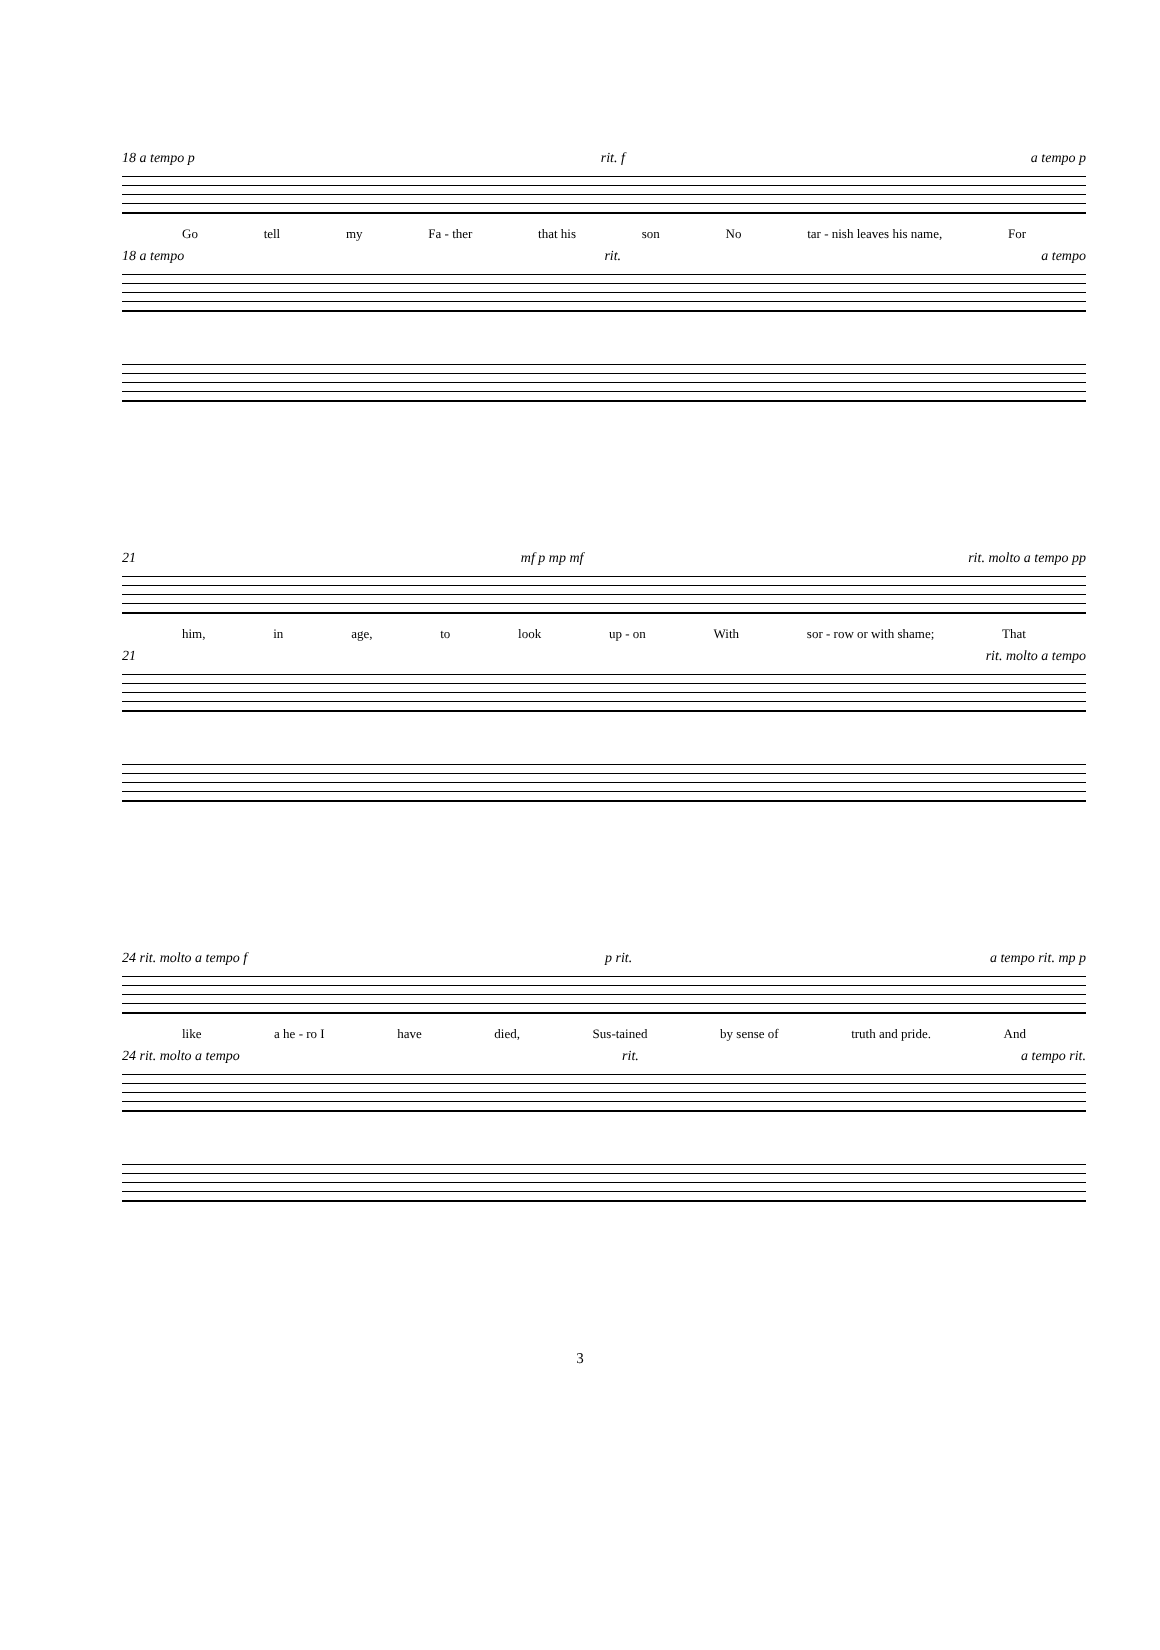18 a tempo p rit. f a tempo p
Go tell my Fa - ther that his son No tar - nish leaves his name, For
18 a tempo rit. a tempo
21 mf p mp mf rit. molto a tempo pp
him, in age, to look up - on With sor - row or with shame; That
21 rit. molto a tempo
24 rit. molto a tempo f p rit. a tempo rit. mp p
like a he - ro I have died, Sus-tained by sense of truth and pride. And
24 rit. molto a tempo rit. a tempo rit.
3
○ ○ ○
§ What to do
Write out every line of the entries above exactly, and omit their pictures.

§ Written response
18 a tempo p rit. f a tempo p
Go tell my Fa - ther that his son No tar - nish leaves his name, For
18 a tempo rit. a tempo
21 mf p mp mf rit. molto a tempo pp
him, in age, to look up - on With sor - row or with shame; That
21 rit. molto a tempo
24 rit. molto a tempo f p rit. a tempo rit. mp p
like a he - ro I have died, Sus-tained by sense of truth and pride. And
24 rit. molto a tempo rit. a tempo rit.
3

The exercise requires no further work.